Ian Massey

Personal information
- Full name: Ian Robert Massey
- Born: 10 September 1985 (age 41) Hereford, Herefordshire, England
- Batting: Right-handed
- Bowling: Right-arm off break

Domestic team information
- 2006–2007: Cambridge UCCE
- 2006–2007: Cambridge University
- 2006: Herefordshire

Career statistics
| Competition | First-class |
| Matches | 5 |
| Runs scored | 253 |
| Batting average | 28.11 |
| 100s/50s | –/1 |
| Top score | 65 |
| Balls bowled | – |
| Wickets | – |
| Bowling average | – |
| 5 wickets in innings | – |
| 10 wickets in match | – |
| Best bowling | – |
| Catches/stumpings | –/– |
- Source: Cricinfo, 22 August 2011

= Ian Massey =

English cricketer

Ian Robert Massey (born 10 September 1985) is an English cricketer. Massey is a right-handed batsman who bowls right-arm off break. He was born in Hereford, Herefordshire and educated at Shrewsbury School.

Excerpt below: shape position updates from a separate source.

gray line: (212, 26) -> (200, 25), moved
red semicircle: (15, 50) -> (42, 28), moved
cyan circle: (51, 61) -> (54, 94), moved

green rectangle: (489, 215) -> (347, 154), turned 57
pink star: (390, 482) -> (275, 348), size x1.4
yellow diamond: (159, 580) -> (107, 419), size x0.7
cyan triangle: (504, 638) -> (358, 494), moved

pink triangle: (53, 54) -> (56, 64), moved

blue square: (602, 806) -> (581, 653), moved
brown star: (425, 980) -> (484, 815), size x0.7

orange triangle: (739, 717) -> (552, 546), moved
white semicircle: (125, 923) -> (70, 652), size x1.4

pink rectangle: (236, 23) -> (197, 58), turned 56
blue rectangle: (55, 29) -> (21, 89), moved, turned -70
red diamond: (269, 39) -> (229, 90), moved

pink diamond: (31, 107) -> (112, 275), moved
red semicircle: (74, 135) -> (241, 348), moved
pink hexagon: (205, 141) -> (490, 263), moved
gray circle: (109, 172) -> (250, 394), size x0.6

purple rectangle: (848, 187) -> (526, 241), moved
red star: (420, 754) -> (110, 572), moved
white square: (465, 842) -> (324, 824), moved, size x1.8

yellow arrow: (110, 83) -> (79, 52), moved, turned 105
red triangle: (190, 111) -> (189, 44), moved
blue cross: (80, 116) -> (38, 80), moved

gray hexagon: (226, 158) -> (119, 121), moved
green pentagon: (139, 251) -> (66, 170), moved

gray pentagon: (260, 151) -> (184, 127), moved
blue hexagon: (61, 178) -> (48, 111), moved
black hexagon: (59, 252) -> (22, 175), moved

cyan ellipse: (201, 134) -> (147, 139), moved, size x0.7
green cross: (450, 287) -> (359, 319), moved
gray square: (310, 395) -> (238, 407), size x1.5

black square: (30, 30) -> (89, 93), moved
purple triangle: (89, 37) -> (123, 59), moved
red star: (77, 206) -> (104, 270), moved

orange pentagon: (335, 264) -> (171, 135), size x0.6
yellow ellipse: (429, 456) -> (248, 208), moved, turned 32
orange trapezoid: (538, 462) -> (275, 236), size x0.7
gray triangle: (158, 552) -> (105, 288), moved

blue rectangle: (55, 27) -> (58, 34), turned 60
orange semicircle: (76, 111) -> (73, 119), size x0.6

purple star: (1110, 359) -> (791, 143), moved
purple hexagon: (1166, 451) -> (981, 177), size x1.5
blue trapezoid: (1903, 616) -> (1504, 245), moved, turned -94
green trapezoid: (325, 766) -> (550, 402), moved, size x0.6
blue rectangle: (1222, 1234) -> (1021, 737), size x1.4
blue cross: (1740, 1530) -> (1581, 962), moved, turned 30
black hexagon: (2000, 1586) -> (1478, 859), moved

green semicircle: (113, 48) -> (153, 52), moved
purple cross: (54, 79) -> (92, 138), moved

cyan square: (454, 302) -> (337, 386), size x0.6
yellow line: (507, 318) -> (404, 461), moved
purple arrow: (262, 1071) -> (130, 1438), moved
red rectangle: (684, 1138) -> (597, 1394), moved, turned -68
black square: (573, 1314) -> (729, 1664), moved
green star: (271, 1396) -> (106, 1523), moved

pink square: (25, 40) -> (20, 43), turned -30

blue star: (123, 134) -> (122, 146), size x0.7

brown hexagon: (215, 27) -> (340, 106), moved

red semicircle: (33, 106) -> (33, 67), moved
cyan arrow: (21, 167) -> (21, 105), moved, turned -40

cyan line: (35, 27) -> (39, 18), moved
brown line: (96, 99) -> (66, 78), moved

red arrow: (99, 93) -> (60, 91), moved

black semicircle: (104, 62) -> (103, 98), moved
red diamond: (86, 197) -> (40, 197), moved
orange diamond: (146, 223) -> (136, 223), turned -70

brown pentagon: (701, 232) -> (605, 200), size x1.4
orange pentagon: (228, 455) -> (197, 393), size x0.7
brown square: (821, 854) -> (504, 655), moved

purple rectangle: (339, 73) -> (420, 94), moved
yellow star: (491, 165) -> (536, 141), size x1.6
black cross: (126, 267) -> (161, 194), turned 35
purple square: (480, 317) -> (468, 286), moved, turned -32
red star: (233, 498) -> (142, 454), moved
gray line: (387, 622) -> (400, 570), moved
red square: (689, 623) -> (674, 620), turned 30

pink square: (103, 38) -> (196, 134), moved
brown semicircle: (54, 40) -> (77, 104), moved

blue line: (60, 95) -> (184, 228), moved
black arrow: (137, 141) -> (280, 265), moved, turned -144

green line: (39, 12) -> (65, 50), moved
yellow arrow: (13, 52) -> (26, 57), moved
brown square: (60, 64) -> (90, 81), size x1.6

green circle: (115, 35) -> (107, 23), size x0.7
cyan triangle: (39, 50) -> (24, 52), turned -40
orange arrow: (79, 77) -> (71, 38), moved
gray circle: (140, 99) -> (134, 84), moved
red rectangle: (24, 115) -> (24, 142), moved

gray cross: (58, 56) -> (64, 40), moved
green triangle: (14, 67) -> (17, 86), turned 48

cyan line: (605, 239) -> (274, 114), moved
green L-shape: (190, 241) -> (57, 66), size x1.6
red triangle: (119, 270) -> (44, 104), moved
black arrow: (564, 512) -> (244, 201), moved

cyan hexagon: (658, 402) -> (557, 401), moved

While studying for his degree at Queens' College, Cambridge, Massey made his first-class debut for Cambridge UCCE against Kent in 2006. He made four further first-class appearances while at Cambridge, including two appearances for Cambridge University against Oxford University in the University Matches of 2006 and 2007. In his five first-class matches, he scored 253 runs at an average of 28.11, with a high score of 65. His highest score, which was his only first-class fifty, came against Oxford University in 2007.

In 2006, he made a single Minor Counties Championship appearance for Herefordshire against Cornwall.